When the Supreme Court blocked OSHA’s vaccine-or-test mandate on Thursday while upholding the Centers for Medicare & Medicaid Services’ vaccine requirement for all health workers, you might think this was a split decision with the justices just calling balls and strikes. You’d be dead wrong.
First let’s discuss just how hypocritical the six conservative justices are. The court insists on some of the strictest COVID-19 policy rules in the nation. All attorneys must take a PCR test and wear N95 or KN95 masks in court. But what they demand for themselves they deny to a construction or assembly worker. In other words, the most privileged can protect themselves, but they would deny that protection to everyday workers.

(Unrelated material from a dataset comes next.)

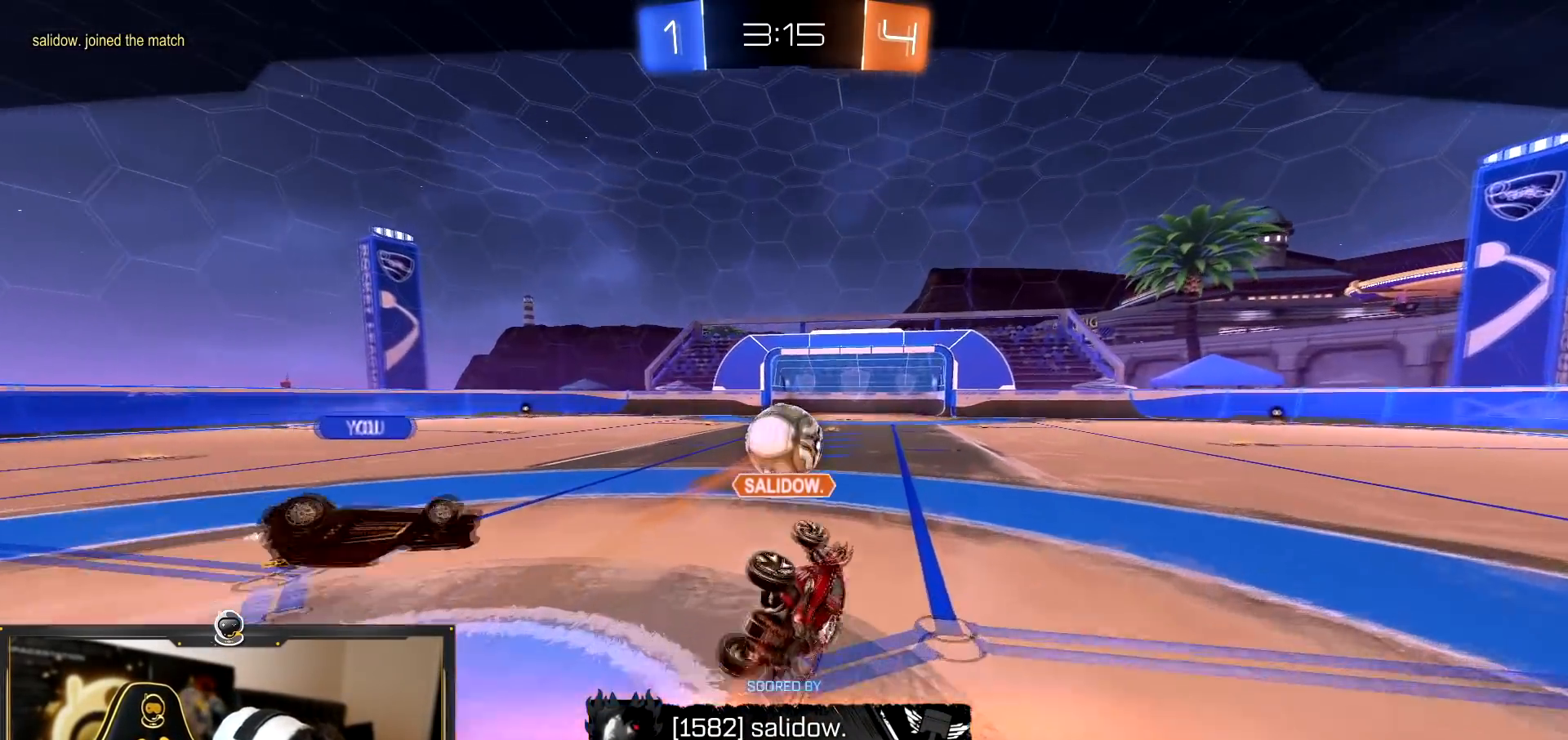
{"buttons": [], "left_stick": "center", "right_stick": "center", "events": []}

The Supreme Court’s decision will directly result in thousands of preventable deaths.
We’ve been stuck at a vaccination rate of just over 60 percent, and far lower for boosters. That places us near the bottom of our peer nations. The president’s only shot at boosting vaccination coverage was his large business mandate, which would have reached 85 million workers. By comparison, the CMS mandate is small change because most health workers are already vaccinated and large hospitals already require it. OSHA itself estimated its rule would save the lives of 6,500 workers, but that doesn’t factor in the lives of family members and others that a mandate would also have protected.
The disastrous ruling will hit especially hard in red states where governors are fiercely opposed to mandates. States like Florida, Texas, and Arkansas actually ban employers from requiring vaccinations, even if employers think it’s a smart business decision, which it is. And the OSHA rule would have provided political cover to business leaders worried about facing a public and political backlash. It also would have preempted anti-vax state laws.
Let’s examine the court’s reasoning. The justices were clearly hostile from the start about big, bold federal regulation. They kept calling OSHA’s rule a vaccine mandate, which it isn’t. Employees can simply be tested and masked—a really basic workplace safety strategy, and hardly an overreach.
The justices also were hostile to the idea that OSHA could set any safety rules for COVID-19. After all, the pandemic affects all parts of society and isn’t unique to the workplace. That’s true but it ignores two fundamental legal issues. First, Congress explicitly granted OSHA the power to regulate workplace safety hazards and didn’t insist that those hazards apply exclusively to the workplace. If the court were just calling balls and strikes, they would be faithful to the text of the Occupational Safety and Health Act.
Second, COVID-19 does create a unique workplace risk. There’s no other place where people spend eight hours a day crowded together with strangers—not in grocery stores, restaurants, or even concerts. And here’s the thing: Most Americans have no choice but to earn a living. They deserve to work in a healthy and safe environment.
The justices made a big deal out of the fact that OSHA’s rule would have huge economic impacts in the private sector. But OSHA has set countless rules that incur major costs on employers. The vaccine-or-test mandate is hardly unique in that regard, and it would have applied only to large businesses while most OSHA rules apply to all businesses. The court went headstrong into the so-called “major questions” doctrine, which casts major doubt on any regulatory action that has large political or economic impacts. If Congress were not allowed to delegate major powers to regulatory agencies, it would unravel not just what OSHA does, but also CDC, FDA, and EPA. It places at risk federal protection against dangerous consumer products, unsafe food and drugs, and nuclear or chemical hazards, just to name a few.
As Justices Breyer, Sotomayor, and Kagan said in dissent, the OSHA rule is indeed far-reaching. But it reflects the scope of the crisis—a health emergency unprecedented in the nation’s history, having killed more than 800,000 Americans to date, with a new variant so infectious that it poses grave risks in shared indoor spaces that are the hallmark of American working life.
Never before has a health emergency been so politically divisive. And never before has a president had to contend with a majority of justices so ideologically bent on blocking commonsense health and safety regulations.